The total size of your coop depends on how many birds you have. A good rule of thumb to follow is three square feet per bird. So, if you have six birds, your coop should be at least 18 square feet.
Chickens need more than just roosting space. They need a much larger space where they can move around, forage, and get enough exercise not to become obese. The run should be several times larger than the coop. About 15 square feet per chicken should do. So with the same six chickens, you’d need a run that’s at least 90 square feet.
Chickens are prey creatures. We’re not the only ones that like to eat these tasty birds! There are plenty of predators that will see your chickens as a yummy meal, including foxes, coyotes, bobcats, and more. This means that you’ll need to keep predators out so your flock can be safe. You’ll need to ensure that both the coop and run are predator-protected. You won’t be able to watch your birds at all hours, so build defenses you can be confident in.
Do Wyandotte Chickens Get Along with Other Pets?
Wyandotte chickens are generally considered to be friendly chickens, but this doesn’t necessarily mean towards other species! Still, they’ve been known to make friends with more than just humans, so your Wyandottes definitely could be friendly with other species as well.
Of course, some species are more likely to get along with your chickens than others. Also, it’s a two-way street. Your other pets have to be friendly towards the chickens as well for this to work.
Some of the animals that are most likely to get along with your Wyandotte chickens include other birds such as geese, ducks, and turkeys. They could also become friends with other livestock, such as goats and horses.
What to Feed Your Wyandotte Chicken
Wyandottes are a breed that loves to free-range and they do well in such environments. That’s not always possible though, so you can always resort to a standard commercial chicken feed with a protein content of 16%. During molting season, you can up the protein and go with a 20% blend instead.
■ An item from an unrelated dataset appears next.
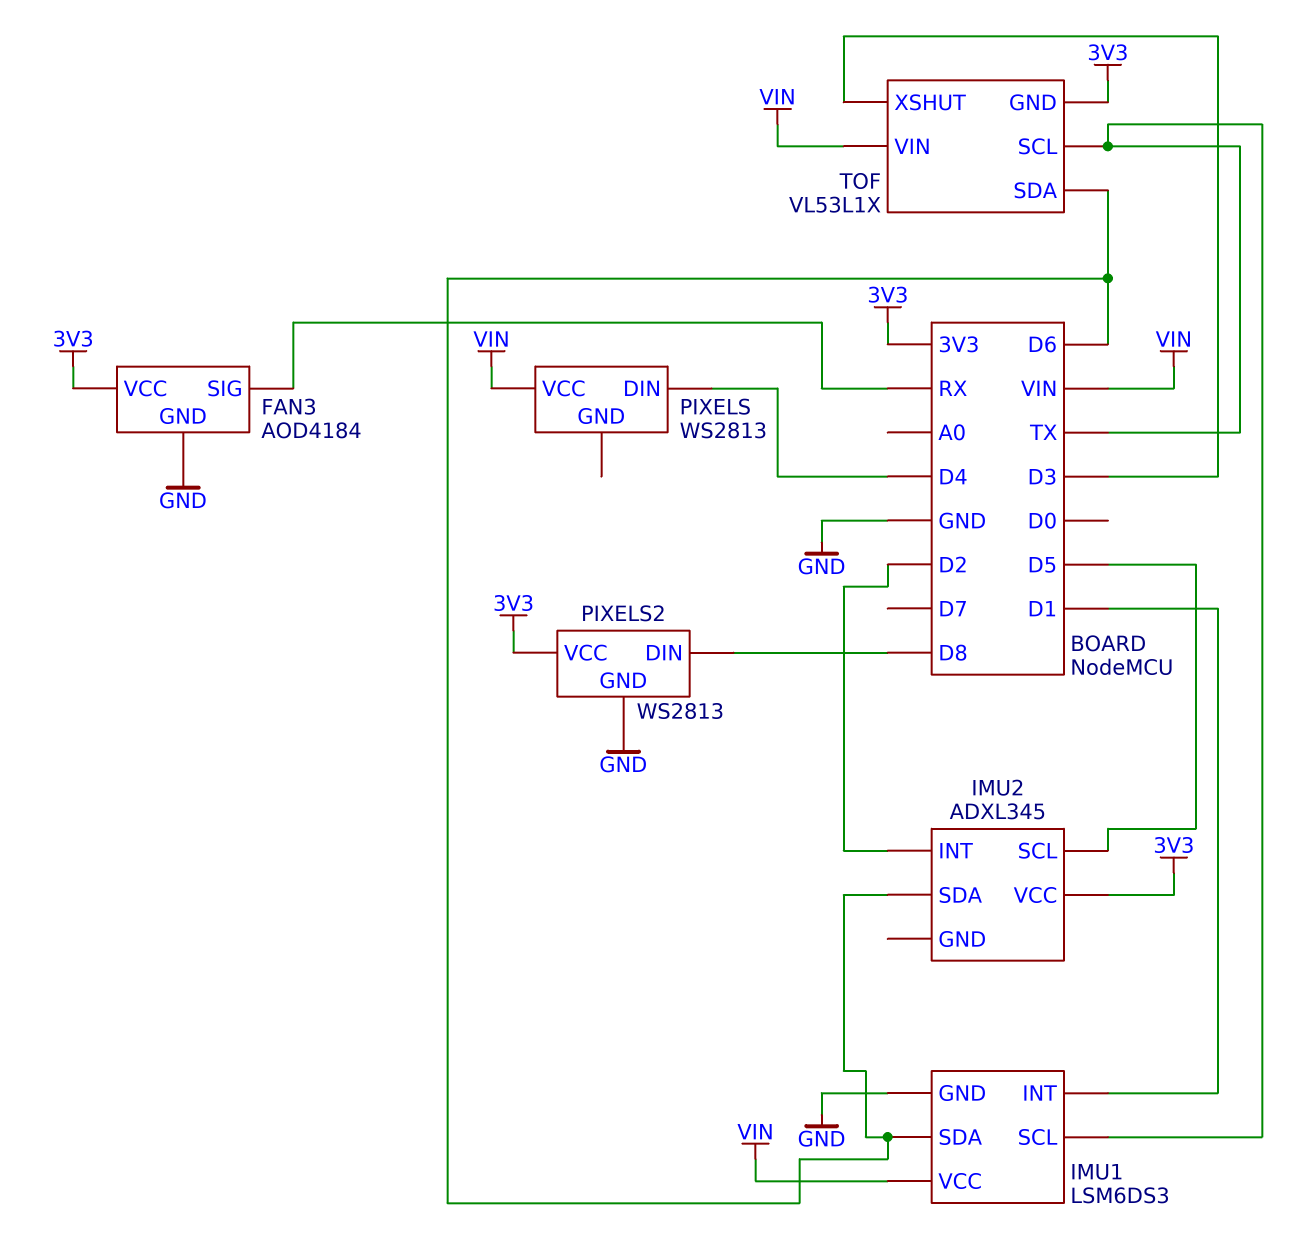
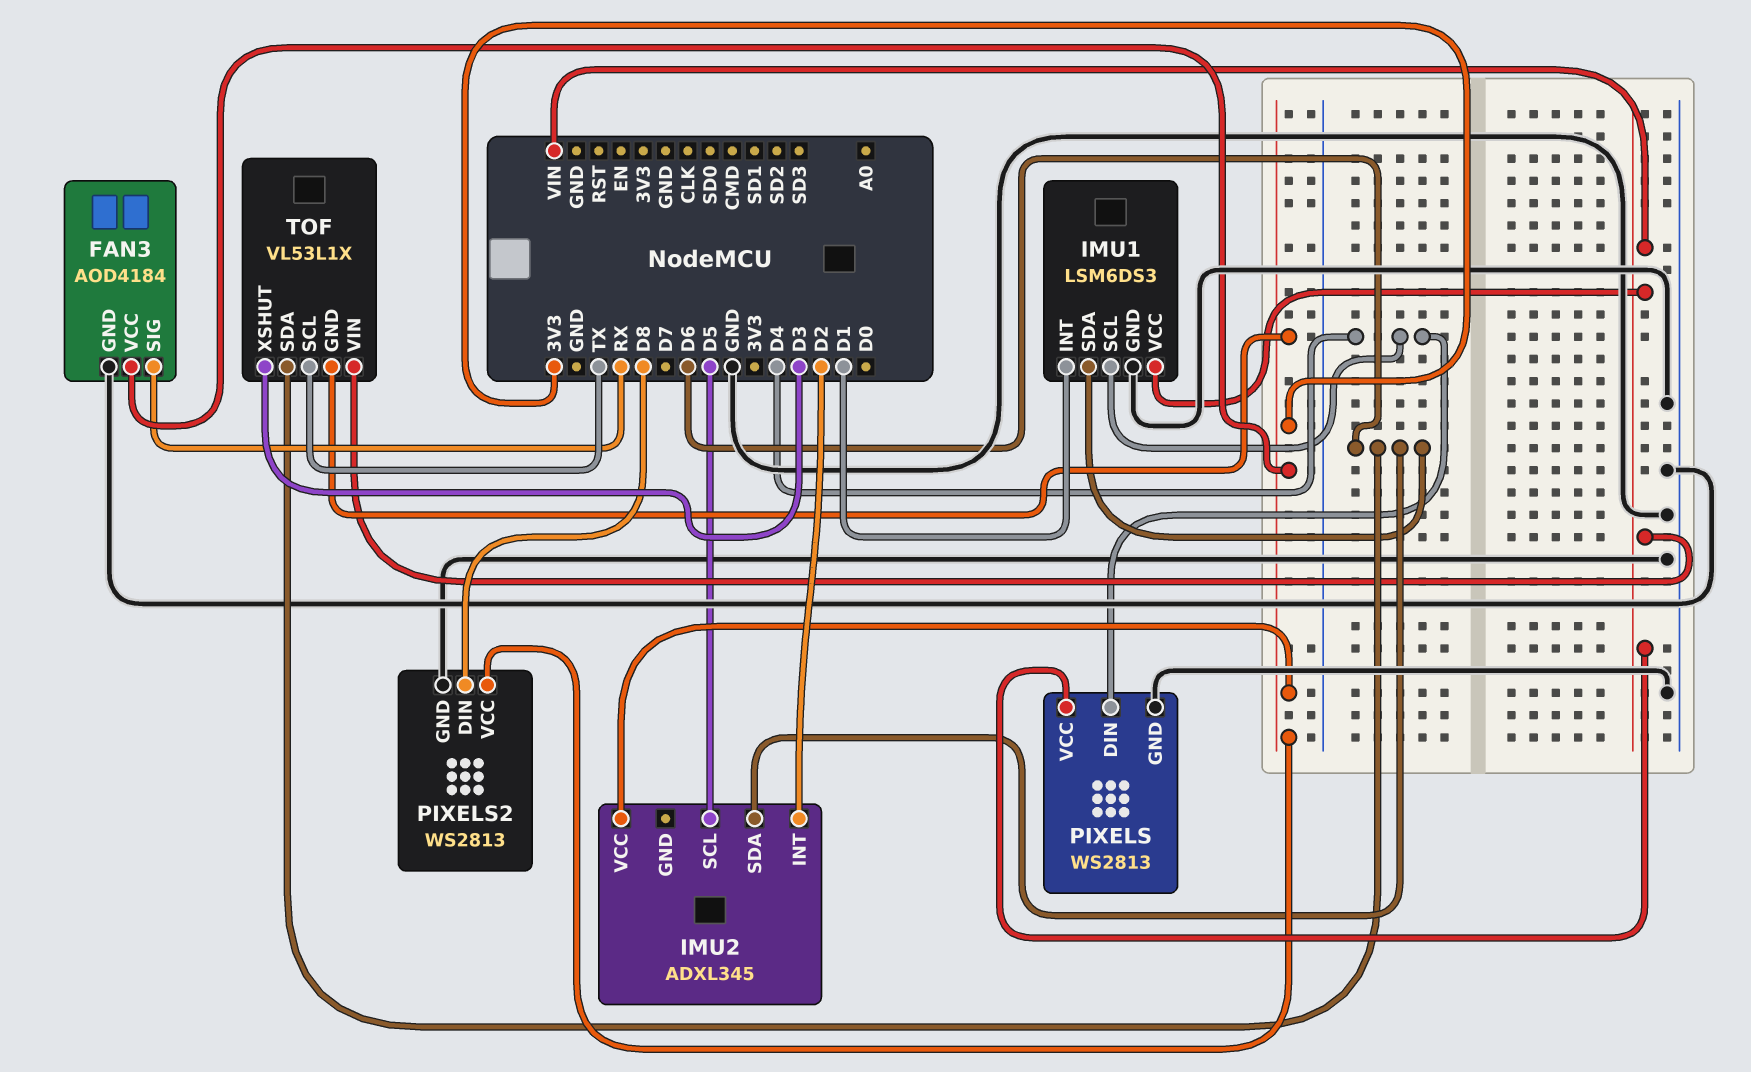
IMU1 pin SCL: TX -> D4
PIXELS pin GND: none -> GND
These birds will eat table scraps, vegetables, and fruits graciously, though it’s best to limit these to occasional treats.
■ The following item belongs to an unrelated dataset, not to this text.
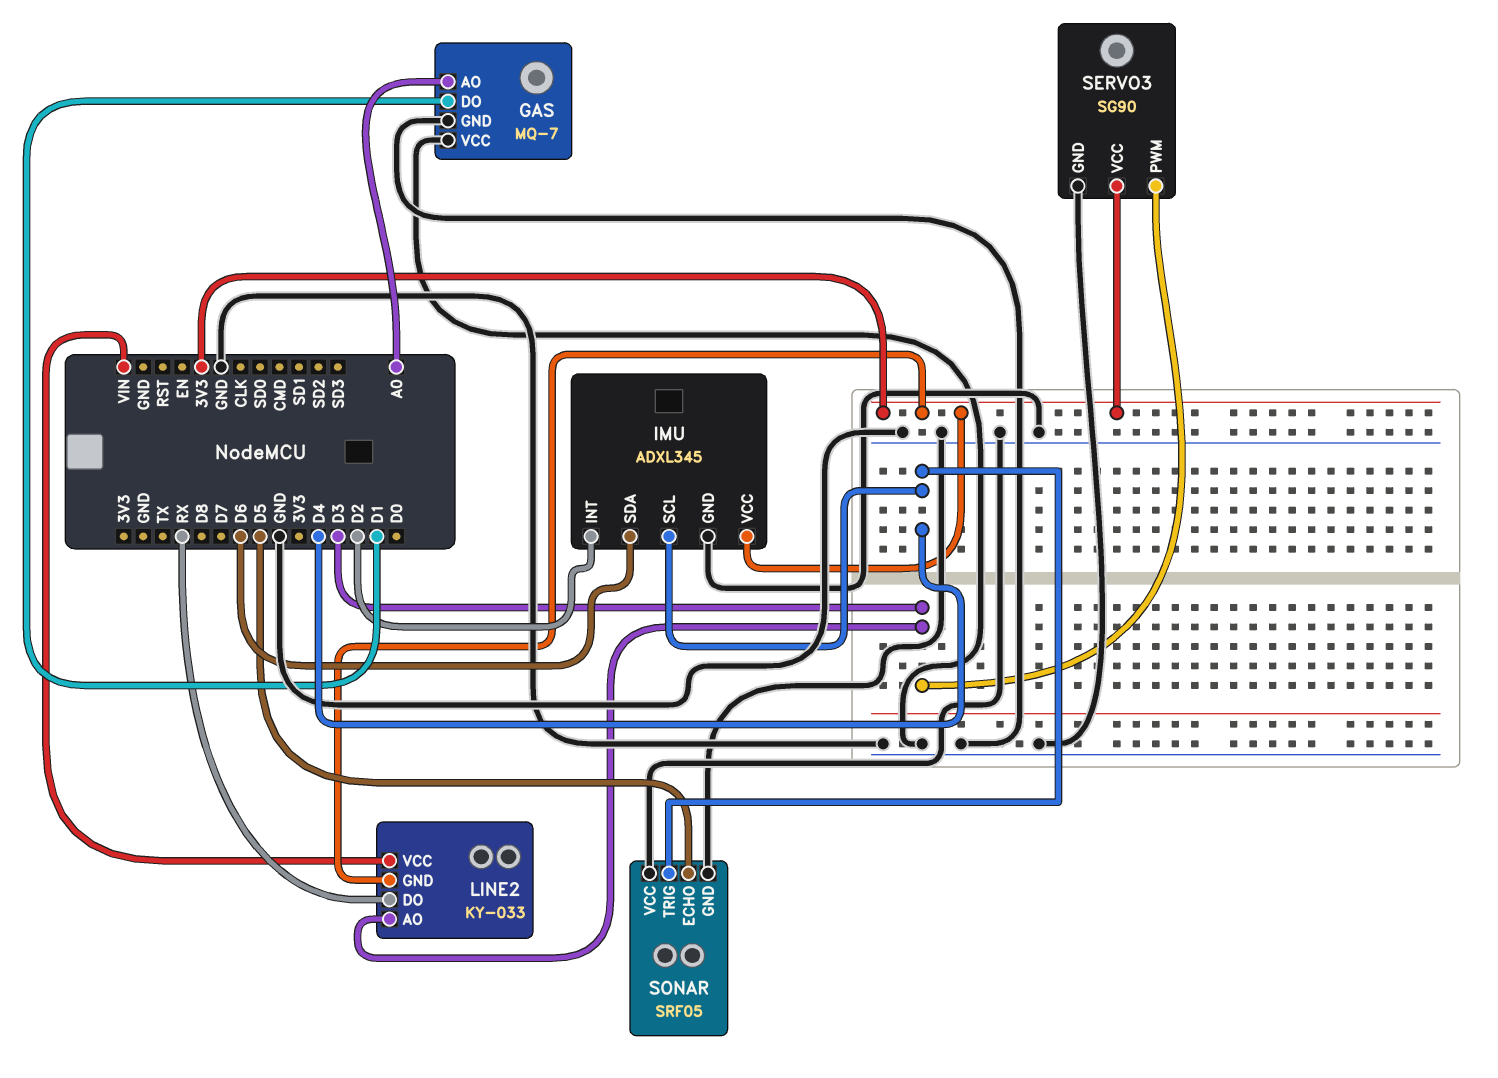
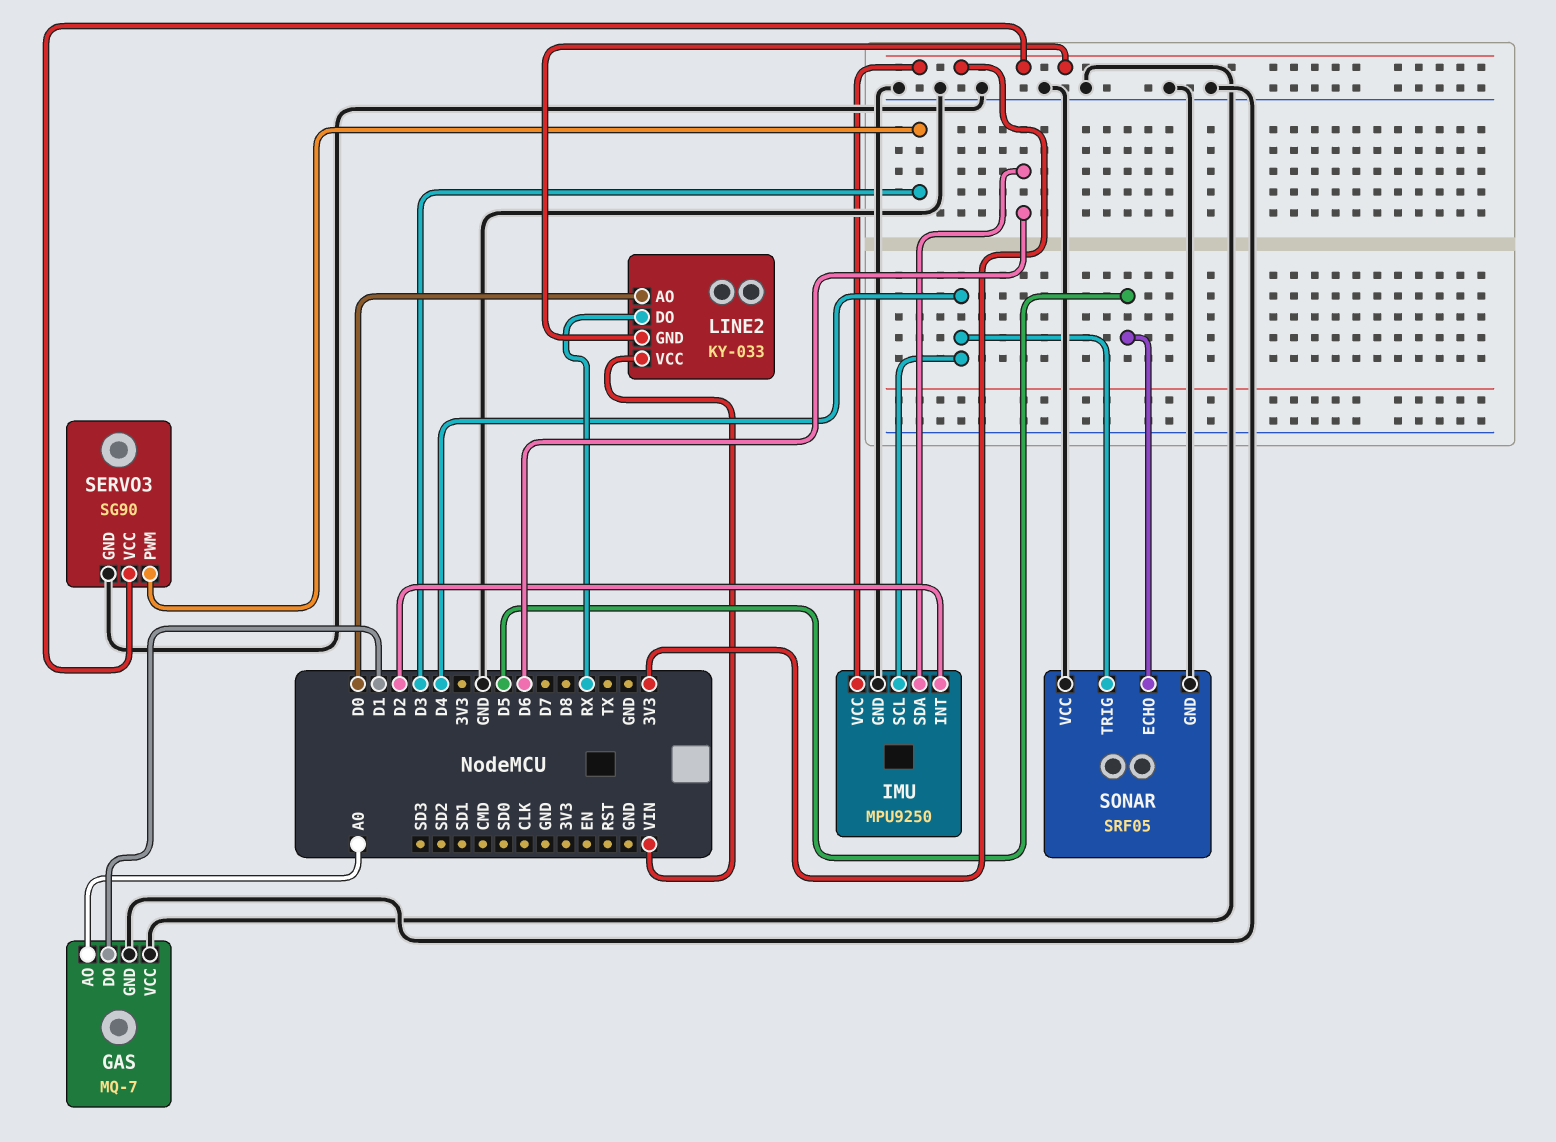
IMU: ADXL345 -> MPU9250
LINE2 pin AO: D3 -> D0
Keeping Your Wyandotte Chicken Healthy
One of the best ways to keep your Wyandottes healthy is to ensure they get to spend plenty of time in their run. This allows them to get lots of exercise while walking around, foraging, and digging for different insects that can help them have a varied diet. Moreover, they’ll get plenty of sunlight and fresh air. All of that exercise ensures your chickens don’t become obese and the sunlight, fresh air, and extra space helps prevent your Wyandottes from becoming stressed.
Breeding any type of chicken is a rather simple procedure, and Wyandottes are no exception. All you have to do is leave a rooster with your hens and they’ll take care of the rest. It’s truly that easy. But you have to make sure you only use one rooster. You can’t leave two roosters with your hens as they’ll fight each other for dominance!
Granted, there are times when eggs are more likely to be fertilized, such as the spring. Particularly in cold climates, your Wyandottes will tend to produce most of their fertilized eggs after the coldest months have passed.
Are Wyandotte Chickens Suitable for You?
Wyandotte chickens are a great choice for just about any backyard chicken keeper or homesteader. They’re excellent dual-purpose birds, so you can use them with equal success for meat and egg production. As egg layers, you can expect up to four eggs each week. Males easily reach nine pounds, offering up robust birds with tons of delicious meat.
Compared to some breeds, Wyandottes are easy to keep and low-maintenance. They’re hardy birds without any breed-specific health concerns to worry about and they’re naturally resistant to the cold, though they’re not ideal for warmer climates. Unless you live in a very warm area, Wyandottes are an excellent choice for your flock.